[Records shown Boundary: Start]

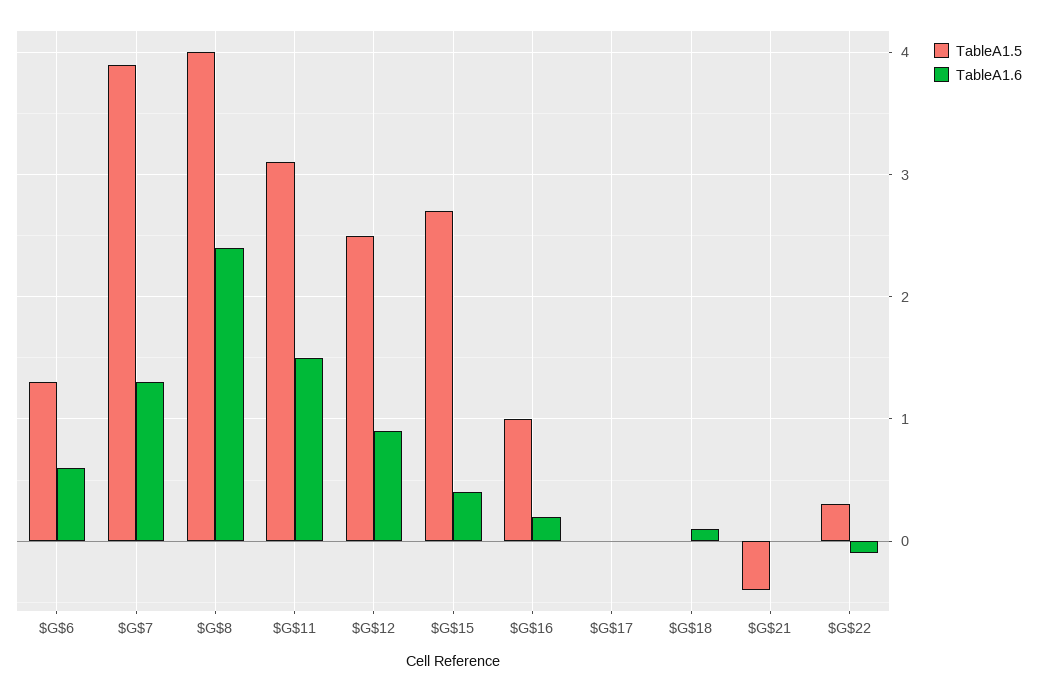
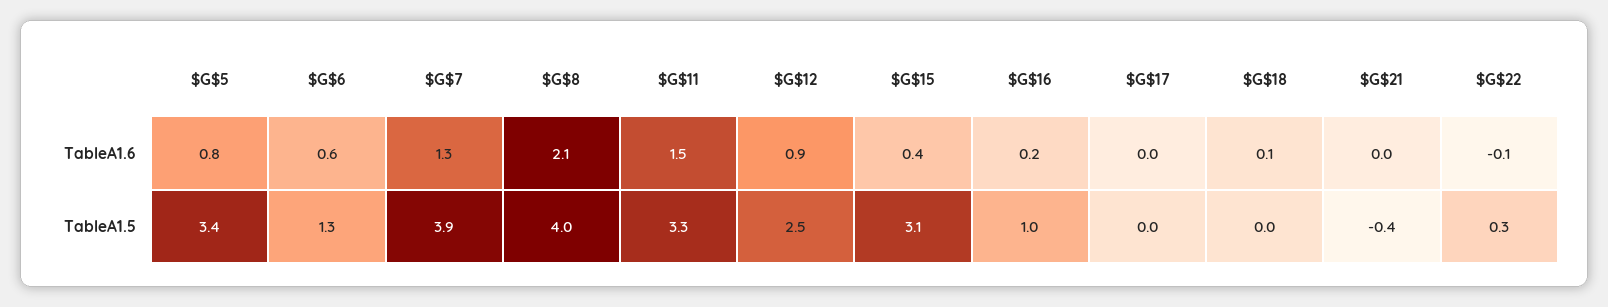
TableA1.6, $G$8: 2.4 -> 2.1
TableA1.5, $G$11: 3.1 -> 3.3
TableA1.5, $G$15: 2.7 -> 3.1
TableA1.6, $G$5: none -> 0.8
TableA1.5, $G$5: none -> 3.4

[Records shown Boundary: End]

All entries above should be returned exactly, apart from their pictures.

TableA1.6, $G$8: 2.4 -> 2.1
TableA1.5, $G$11: 3.1 -> 3.3
TableA1.5, $G$15: 2.7 -> 3.1
TableA1.6, $G$5: none -> 0.8
TableA1.5, $G$5: none -> 3.4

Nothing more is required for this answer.